Osteoblast-like cells in primary cultures derived from ERα−/− mice do not proliferate in response to mechanical strain, unlike those from their ERα+/+ littermates. ERα−/− cells also lack strain-related NO production and responsiveness to IGFs. Proliferative responsiveness to strain is rescued by transfection with functional ERα. ERα number or function in bone cells may limit bones' adaptability to mechanical loading.
Introduction: In vivo, bones' osteogenic response to mechanical loading involves proliferation of surface osteoblasts. This response is replicated in vitro and involves ERK-mediated activation of the estrogen receptor (ER) α and upregulation of estrogen response element activity. This proliferative response can be blocked by selective estrogen receptor modulators and increased by transfection of additional ERα.

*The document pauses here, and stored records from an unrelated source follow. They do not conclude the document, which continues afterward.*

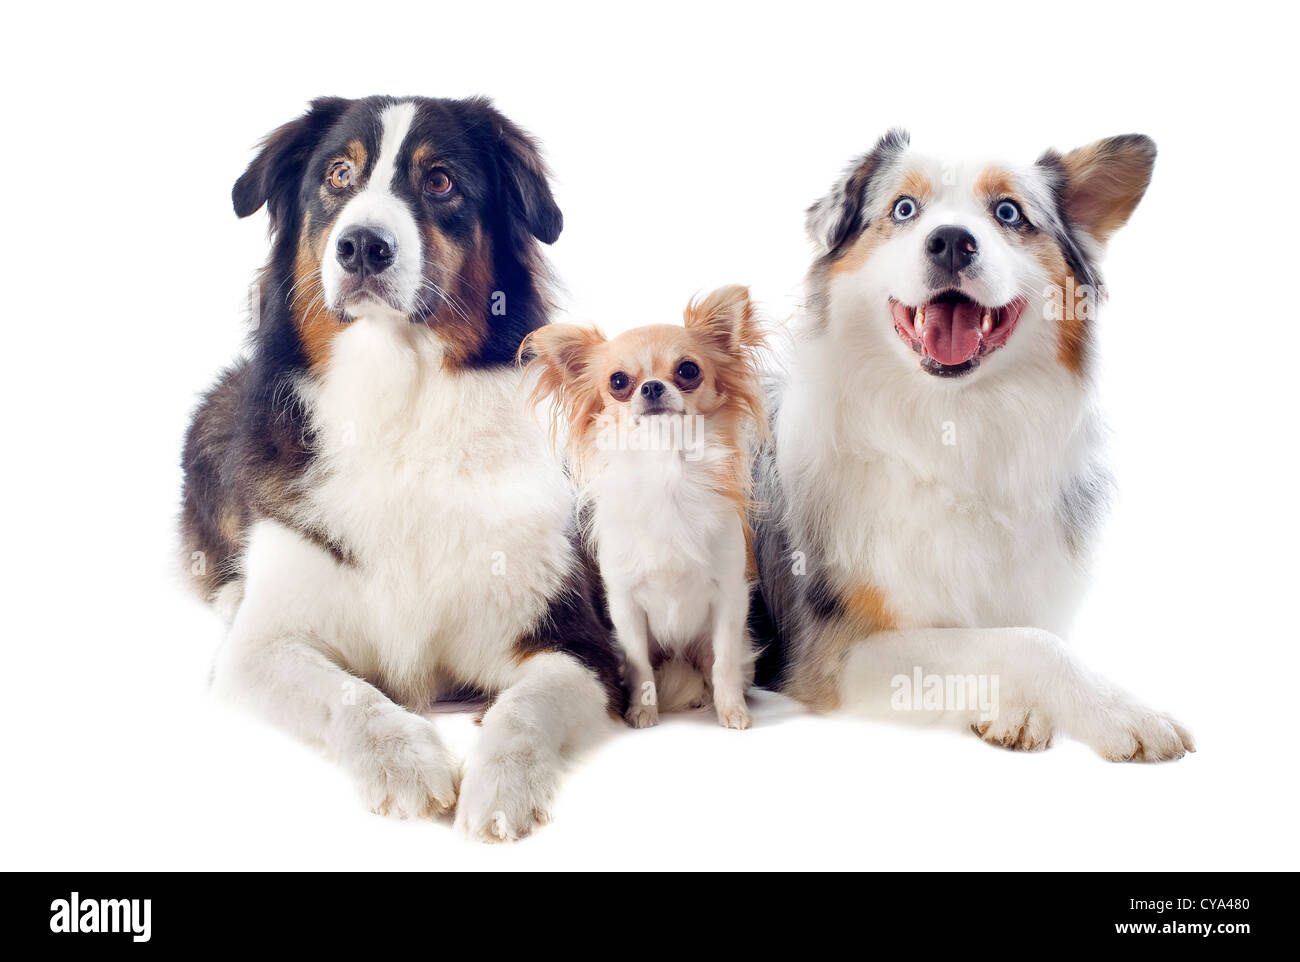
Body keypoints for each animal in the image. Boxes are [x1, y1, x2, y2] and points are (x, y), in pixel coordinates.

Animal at [183, 94, 624, 837]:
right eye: (338, 174)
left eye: (439, 181)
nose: (363, 245)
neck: (401, 400)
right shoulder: (256, 652)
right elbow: (346, 693)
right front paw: (406, 764)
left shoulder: (578, 641)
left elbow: (527, 708)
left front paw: (501, 786)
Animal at [522, 286, 764, 728]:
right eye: (618, 382)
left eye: (688, 370)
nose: (650, 387)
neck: (666, 470)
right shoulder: (625, 605)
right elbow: (640, 666)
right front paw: (643, 711)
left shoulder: (729, 598)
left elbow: (724, 663)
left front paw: (732, 711)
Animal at [748, 129, 1190, 759]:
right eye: (904, 209)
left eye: (1008, 212)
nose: (952, 242)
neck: (954, 424)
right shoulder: (842, 654)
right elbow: (1022, 642)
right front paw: (1124, 714)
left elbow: (1014, 632)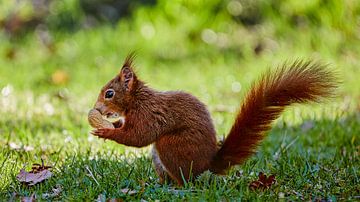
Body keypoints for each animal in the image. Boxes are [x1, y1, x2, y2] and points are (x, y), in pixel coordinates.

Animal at [90, 53, 338, 185]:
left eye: (109, 93)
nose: (96, 109)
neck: (136, 101)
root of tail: (207, 164)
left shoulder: (149, 115)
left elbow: (138, 137)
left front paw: (105, 131)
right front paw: (114, 124)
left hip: (170, 146)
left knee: (185, 180)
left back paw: (175, 187)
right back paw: (156, 183)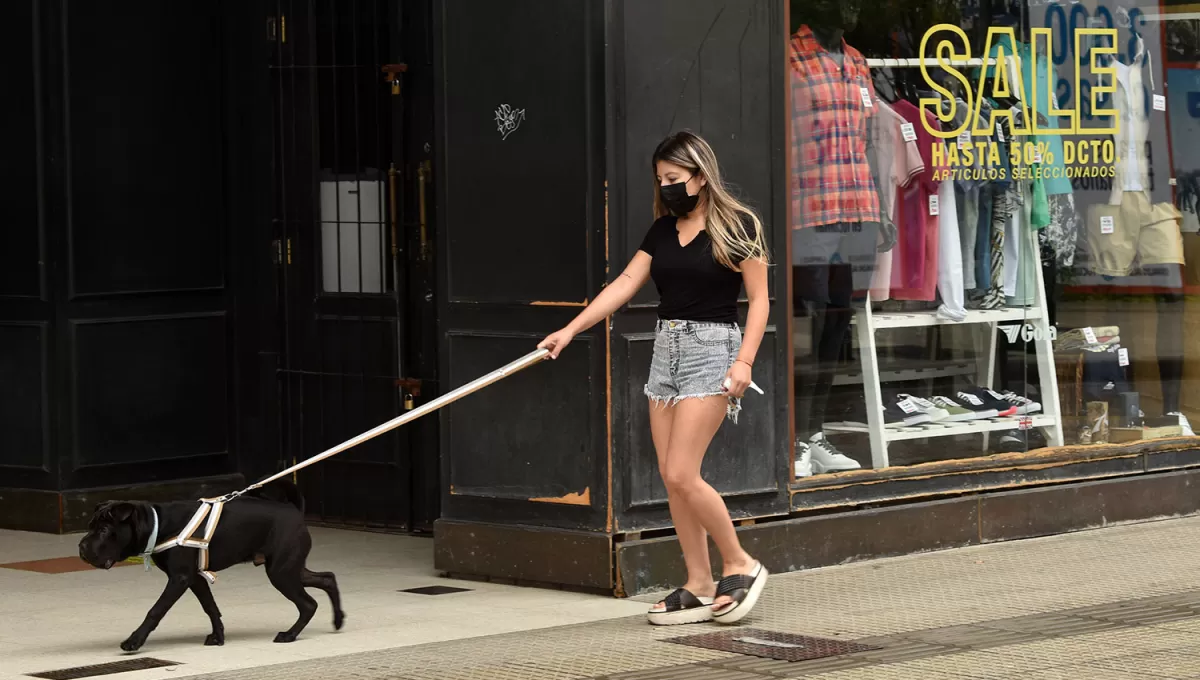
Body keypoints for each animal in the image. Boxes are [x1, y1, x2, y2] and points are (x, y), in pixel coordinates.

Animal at [78, 482, 345, 652]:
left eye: (104, 530)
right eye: (90, 526)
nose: (81, 547)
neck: (157, 524)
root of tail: (294, 511)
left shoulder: (179, 578)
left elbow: (155, 610)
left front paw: (134, 641)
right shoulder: (195, 578)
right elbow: (210, 607)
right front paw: (218, 637)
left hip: (281, 572)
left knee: (308, 604)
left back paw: (289, 635)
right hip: (289, 569)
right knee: (327, 578)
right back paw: (338, 620)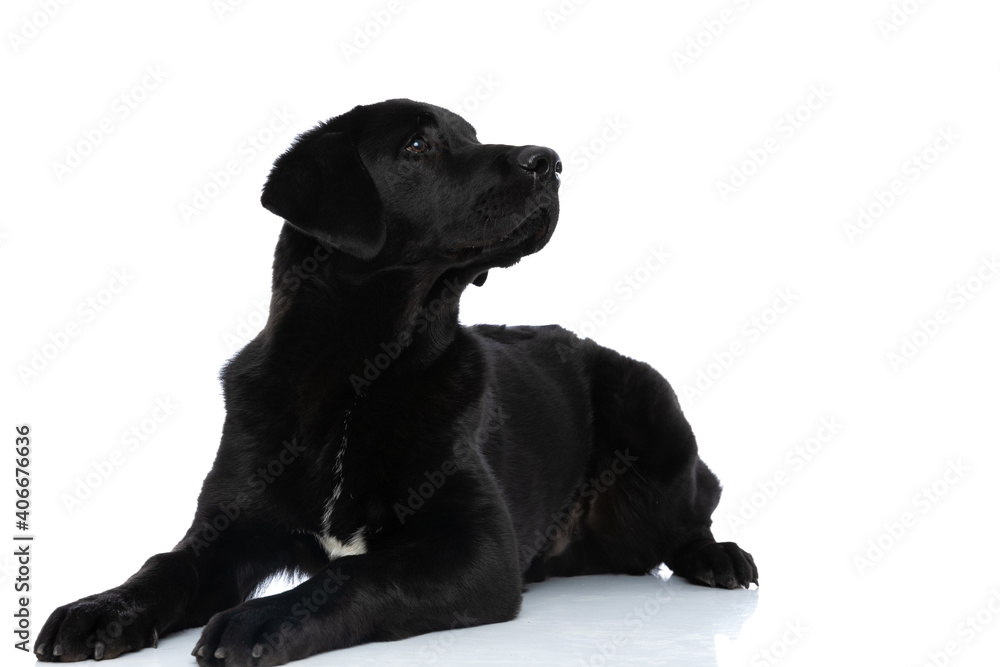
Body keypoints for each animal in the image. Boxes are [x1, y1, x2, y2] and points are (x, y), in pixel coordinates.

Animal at [36, 99, 756, 666]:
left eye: (472, 134)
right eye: (418, 144)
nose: (549, 160)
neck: (356, 378)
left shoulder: (476, 547)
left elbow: (357, 572)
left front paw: (258, 618)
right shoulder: (225, 527)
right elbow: (164, 565)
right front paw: (100, 607)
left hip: (654, 412)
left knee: (693, 513)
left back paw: (719, 557)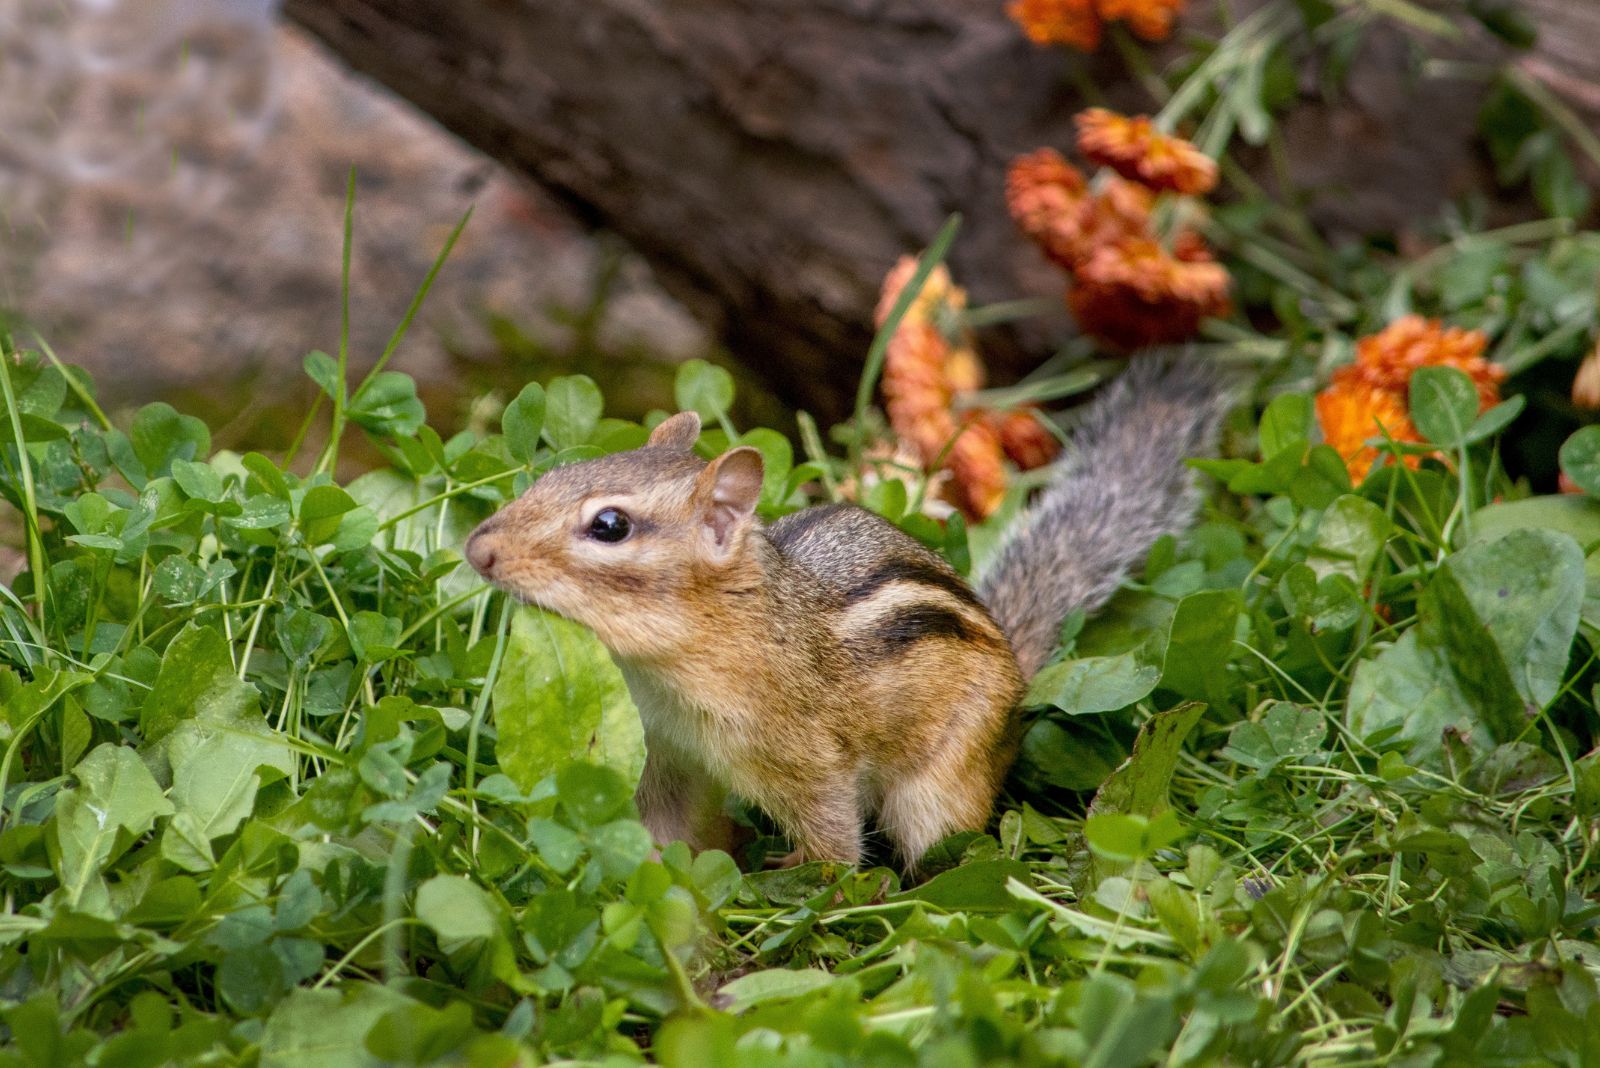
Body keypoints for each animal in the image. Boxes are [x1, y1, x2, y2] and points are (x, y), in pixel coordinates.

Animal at [465, 357, 1229, 870]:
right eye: (552, 476)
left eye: (610, 526)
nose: (478, 549)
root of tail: (1015, 661)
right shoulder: (667, 754)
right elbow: (662, 829)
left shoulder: (807, 762)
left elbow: (832, 845)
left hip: (941, 786)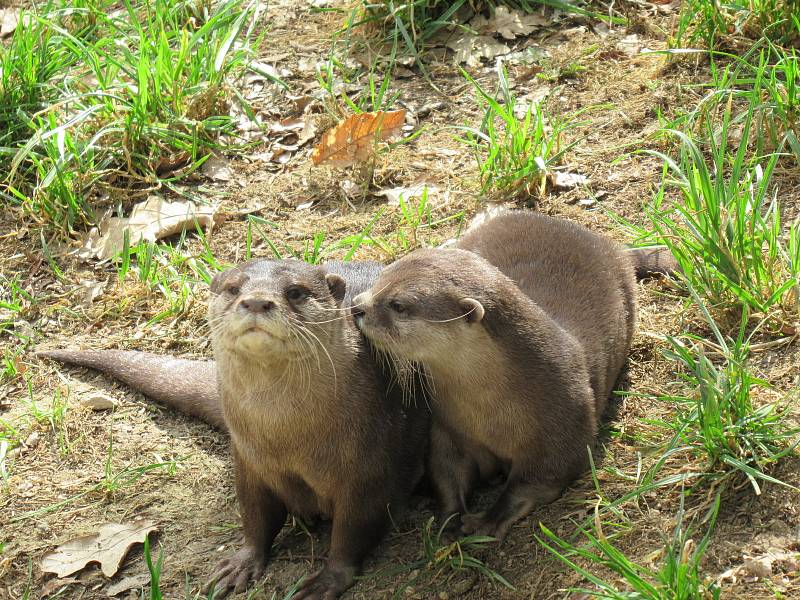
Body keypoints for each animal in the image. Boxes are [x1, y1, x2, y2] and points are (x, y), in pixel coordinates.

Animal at [40, 262, 428, 600]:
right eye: (233, 288)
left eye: (295, 291)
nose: (256, 301)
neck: (287, 436)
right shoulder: (249, 461)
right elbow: (255, 516)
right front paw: (242, 563)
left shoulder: (370, 469)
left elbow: (353, 530)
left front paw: (328, 578)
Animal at [354, 212, 640, 540]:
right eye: (381, 278)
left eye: (398, 305)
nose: (357, 306)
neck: (491, 412)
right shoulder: (447, 428)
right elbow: (447, 469)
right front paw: (451, 515)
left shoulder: (564, 425)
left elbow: (537, 480)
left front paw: (488, 519)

Materials and Methods: We have now investigated the mechanisms of ER involvement in osteoblast-like cells' early responses to strain by comparing the responses of primary cultures of these cells derived from homozygous ERα knockout (ERKO) mice (ERα−/−) with those from their wildtype (ERα+/+) and heterozygous (ERα+/−) littermates and from ERβ knockout (BERKO) mice (ERβ+/+, ERβ+/−, and ERβ−/−).
Results: Whereas ERα+/+, ERα+/−, ERβ+/+, and ERβ−/− cells proliferate in response to a single 10-minute period of cyclic strain, ERα−/− cells do not. Transfection of fully functional, but not mutant, ERα rescues the proliferative response to strain in these cells. The strain-related response of ERα−/− cells is also deficient in that they show no increased activity of an AP-1 driven reporter vector and no strain-related increases in NO production. Their strain-related increase in prostacyclin production is retained. They proliferate in response to fibroblast growth factor-2 but not insulin-like growth factor (IGF)-I or IGF-II, showing the importance of ERα in the IGF axis and the ability of ERα−/− cells to proliferate normally in response to a mitogenic stimulus that does not require functional ERα.
Conclusions: These data indicate ERα's obligatory involvement in a number of early responses to mechanical strain in osteoblast-like cells, including those that result in proliferation. They support the hypothesis that reduction in ERα expression or activity after estrogen withdrawal results in a less osteogenic response to loading. This could be important in the etiology of postmenopausal osteoporosis.